A Mishná cita a saída do Cohen Hagadol do Sagrado do Sagrado como "uma bênção para todo o povo de Israel", um sinal de que os pecados do povo haviam sido expiados e perdoados.
Após a destruição do segundo templo e com o fim da autonomia judaica na terra de Israel, o trabalho do sumo sacerdote deixou de existir. Para sobreviver, o judaísmo precisou recriar cerimônias e cultos que substituíssem as cerimônias e os sacrifícios do templo. Tudo o que conhecemos hoje em dia do judaísmo foi recriado pelos nossos sábios .
O jejum de Yom Kipur foi um imperativo especial que manteve sua originalidade desde os tempos bíblicos. Nessa data, a atenção é transferida das necessidades físicas para a contemplação do eu interior e a transformação desse dia em “reshbon nesfesh” (ou seja, prestar conta com sua alma). A combinação de jejum e oração, que marca a data, aparece na Bíblia como as duas ações para eliminar amarguras.
Muitos dos historiadores acreditam que o antigo Kol Nidrei foi criado pelo rabino Yitzchak de Tirana. Essa oração tem origem na Babilônia, e deve ter sido escrita em aramaico, a língua comum daquela região.
Na Ibéria, entre os séculos V e VI, vamos ter a versão mais próxima da que adotamos hoje. Isso aconteceu no período do rei Ricardo, que decretou o fim do judaísmo em seu reino .
Muitos judeus tiveram que renegar sua fé, ficaram entre a cruz e a fogueira. Foi daí que surgiram os criptojudeus. Eles mantiveram em segredo a sua identidade judaica e adotaram o Kol Nidrei.
Esses criptojudeus se reuniam secretamente e faziam a oração do Kol Nidrei (todos os votos) em nome dos judeus forçados a abandonar sua fé, e então declaravam nulos todos os juramentos que haviam sido impostos a eles.

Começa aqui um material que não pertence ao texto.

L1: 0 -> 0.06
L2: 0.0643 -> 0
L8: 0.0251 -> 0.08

Essa foi a tradição dos judeus de Espanha e Portugal que se espalhou mundo afora com a fuga de muitos judeus da Península Ibérica. Essa passará a ser uma oração especial que fazemos até hoje em Yom Kipur .
Outra oração que foi criada, Avinu Malkeinu,( Pai Nosso Rei Do Universo) também teve origem no Talmude babilônico. Muitos a atribuem a rabino Akiva. Na verdade, trata-se de um grito de suplício. E, todos os anos, ela é dita também como forma de pedir perdão por nós, por nossa família e pela humanidade.

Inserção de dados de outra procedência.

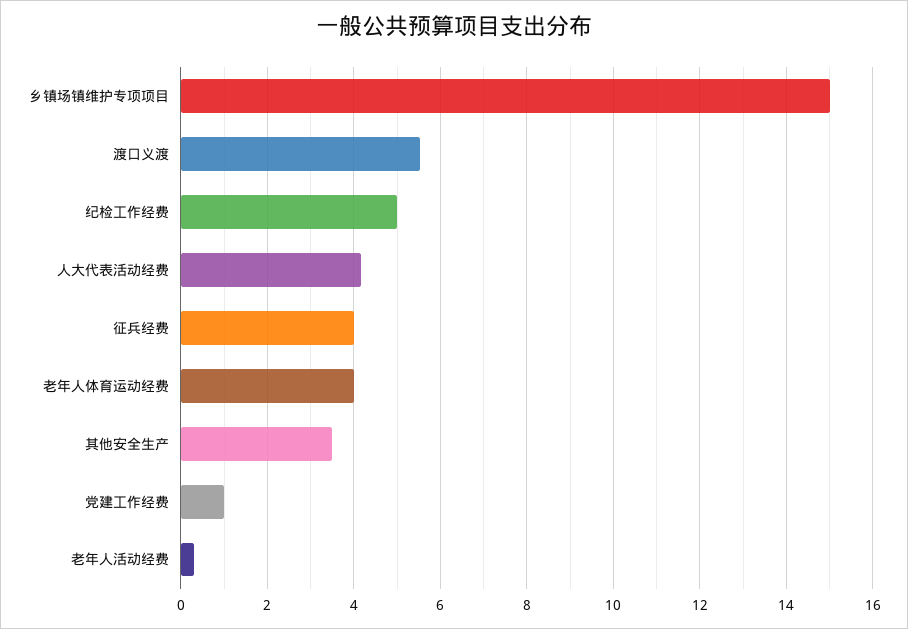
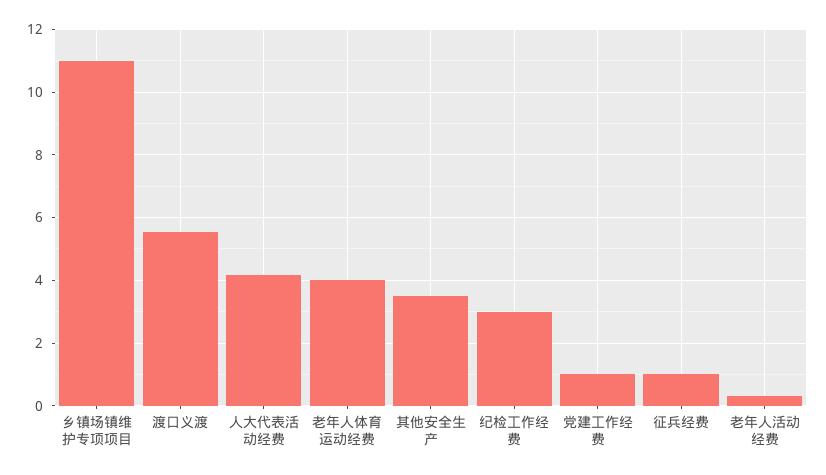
乡镇场镇维护专项项目: 15 -> 11
纪检工作经费: 5 -> 3
征兵经费: 4 -> 1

Quem quiser, pode criar o seu Avinu Malkeinu em Yom Kipur. Compartilho o meu aqui com vocês:
Avinu Malkeinu, ilumine os meus caminhos, me conceda saúde, paz e realizações também para meus filhos e netos.
Avinu Malkeinu, envie sabedoria e inspiração para curar a falta de espiritualidade, benevolência e compaixão da humanidade.
Avinu Malkeinu, abençoe todos aqueles que lutam pela vida e desejam o fim das guerras e da violência.
Avinu Malkeinu, receba e ouça as nossas orações pela paz de Israel e de todos os povos.
Avinu Malkeinu, ilumine os caminhos para que possamos construir uma vida melhor para todos, com direito a educação, saúde e bem-estar social.
Avinu Malkeinu, assinamos o livro da vida para toda a humanidade.